I can’t say. One of the reasons we’re excited is because the material isn't replicable yet. We see it as a competitive advantage, so telling you what it is would be a little like exposing your flavour formula to a competitor.
But what makes it non-replicable? Is it a case of not knowing what the formula is, or is it just technically difficult to manufacture?
It’s kind of both. I can say, for instance, that the invention of the manufacturing process was as important as the way we use that process; it starts to edge up on ideas around self-assembly and if I say too much more than that I’ll get in trouble. You certainly wouldn’t be able to duplicate this chair using conventional materials. It’s a threshold moment and I liken it to how at one point telephones had dials, then they had buttons, now they have glass screens.

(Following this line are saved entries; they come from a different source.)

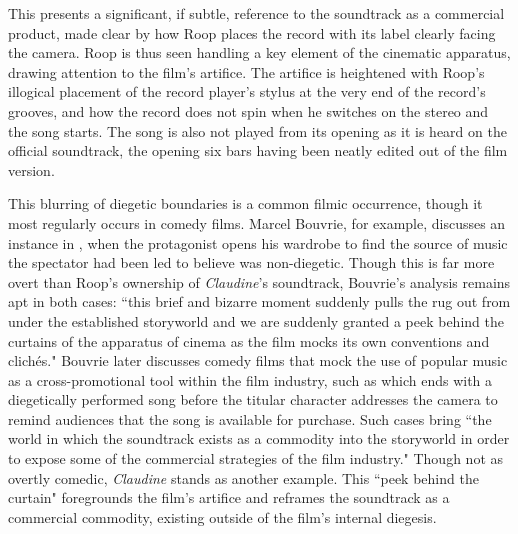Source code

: This presents a significant, if subtle, reference to the soundtrack as a commercial product, made clear by how Roop places the record with its label clearly facing the camera.
Roop is thus seen handling a key element of the cinematic apparatus, drawing attention to the film's artifice.
The artifice is heightened with Roop's illogical placement of the record player's stylus at the very end of the record's grooves, and how the record does not spin when he switches on the stereo and the song starts.
The song is also not played from its opening as it is heard on the official soundtrack, the opening six bars having been neatly edited out of the film version.

This blurring of diegetic boundaries is a common filmic occurrence, though it most regularly occurs in comedy films.
Marcel Bouvrie, for example, discusses an instance in \textcite{allen_bananas_1971}, when the protagonist opens his wardrobe to find the source of music the spectator had been led to believe was non-diegetic.
Though this is far more overt than Roop's ownership of \textit{Claudine}'s soundtrack, Bouvrie's analysis remains apt in both cases: ``this brief and bizarre moment suddenly pulls the rug out from under the established storyworld and we are suddenly granted a peek behind the curtains of the apparatus of cinema as the film mocks its own conventions and clichés."\autocite[][103]{bouvrie_self-aware_2023}
Bouvrie later discusses comedy films that mock the use of popular music as a cross-promotional tool within the film industry, such as \textcite{jones_monty_1979} which ends with a diegetically performed song before the titular character addresses the camera to remind audiences that the song is available for purchase.
Such cases bring ``the world in which the soundtrack exists as a commodity into the storyworld in order to expose some of the commercial strategies of the film industry."\autocite[][115]{bouvrie_self-aware_2023}
Though not as overtly comedic, \textit{Claudine} stands as another example.
This ``peek behind the curtain" foregrounds the film's artifice and reframes the soundtrack as a commercial commodity, existing outside of the film's internal diegesis.


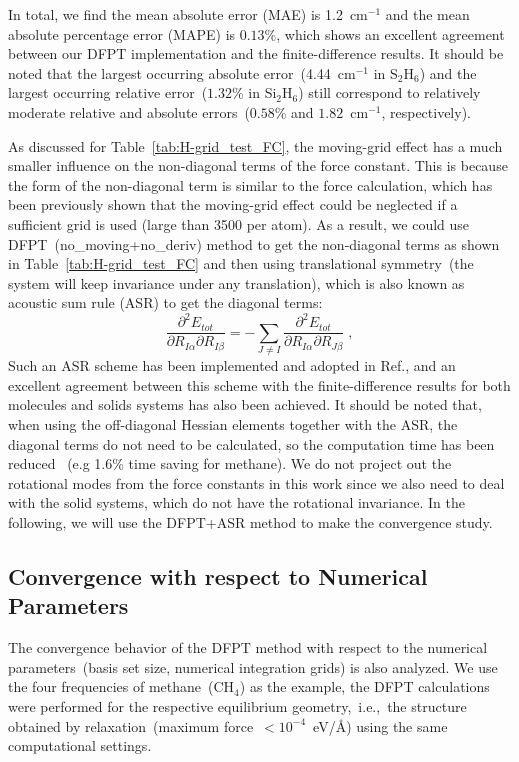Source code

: \documentclass[journal=jpca,manuscript=article]{achemso}
\begin{document}
In total, we find the  mean absolute error (MAE) is 1.2~cm$^{-1}$ and the mean absolute percentage error (MAPE) is $0.13$\%, which shows an excellent agreement between our DFPT implementation and the finite-difference results.
It should be noted that the largest occurring absolute error~(4.44~cm$^{-1}$ in S$_2$H$_6$) and the largest occurring relative error~($1.32$\% in Si$_2$H$_6$) still correspond to relatively moderate relative and absolute errors~($0.58$\% and $1.82$~cm$^{-1}$, respectively). 

As discussed for Table~\ref{tab:H-grid_test_FC}, the moving-grid effect has a much smaller influence on the non-diagonal terms of the force constant. This is because the form of the non-diagonal term is similar to the force calculation, which has been previously shown\cite{Baker1994} that the moving-grid effect could be neglected if a sufficient grid is used (large than 3500 per atom). As a result, we could use DFPT~(no\_moving+no\_deriv) method to get the non-diagonal terms as shown in Table~\ref{tab:H-grid_test_FC} and then using translational symmetry~(the system will keep invariance under any translation), which is also known as acoustic sum rule (ASR)\cite{Baroni-2001, Gonze1997-2,Deglmann2002} to get 
the diagonal terms:  
\begin{equation}
\dfrac{\partial^2 E_{tot}}{\partial R_{I\alpha} \partial R_{I\beta}}
=-\sum_{J\ne I}{\dfrac{\partial^2 E_{tot}}{\partial R_{I\alpha} \partial R_{J\beta}}  }\;,
\end{equation}
Such an ASR scheme has been implemented and adopted in Ref.\cite{Shang2017}, and an excellent agreement between this scheme with the finite-difference results for both molecules and solids systems has also been achieved\cite{Shang2017}. It should be noted that, when using the off-diagonal Hessian elements together with the ASR, the diagonal terms do not need to be calculated, so the computation time has been reduced ~(e.g 1.6\% time saving for  methane). We do not project out the rotational modes
from the force constants in this work since we also need to deal with the solid systems, which do not have the rotational invariance. In the following, we will use the DFPT+ASR method to make the convergence study.


\subsection{Convergence with respect to Numerical Parameters}
\label{subsec:convergence}
The convergence behavior of the DFPT method with respect to the numerical
parameters~(basis set size, numerical integration grids) is also analyzed. 
We use the four frequencies of methane~(CH$_4$) as the example, the DFPT calculations were performed for the respective equilibrium geometry,~i.e.,~the structure obtained by relaxation~(maximum force~$<10^{-4}$~eV/$\mbox{\AA}$) using the same computational settings. 
\end{document}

It’s hard to imagine the next telephone being designed with a dial. It’s going to be hard to be excited by more springs and pulleys after this.
Is it an evolution of a material the company was already working with or is it something completely new? I’m curious, for instance, as to why you had to go through the step of carbon fibre to get here.
We like to think about it in terms of the difference between state of the art and challenging the edge of solvability. The task for designers and engineers is to find that edge of solvability and then make it repeatable such that it becomes the new state of the art. Carbon fibre allowed us to challenge that edge of solvability and once we had that knowledge, we were able to go back and rethink the original problem and solve it a different way. One of the fascinating things about innovation is that when you see it, it feels like it should have been easy. There’s a certain ease to this chair and you look at it and wonder why someone didn’t do it sooner. There’s a reason for that – that edge of solvability was elusive. Even though we had a hunch, it took us many years to solve that technical challenge. Only when we’d made that breakthrough, we could then flip it back and tackle the problem with all of the algorithms, flow analyses and computer models that we’d done with the carbon fibre.
How do you see a chair like this being received? There seems a sense in which the complexity of task chair is almost a badge of honour – a sign of quality.
The evolution of seating has been about complexity and featurism, but there now seems to be a desire to have a more intuitive experience. I think the world is ready for simple. Good designers are always searching for some sort of essence in a material, and are looking for material-based solutions. It’s only when you can’t bring those essential qualities out that you look to have to replace them with a machine. That’s why we’re excited about SILQ. The move from complexity to simplicity is absolutely what people are looking for.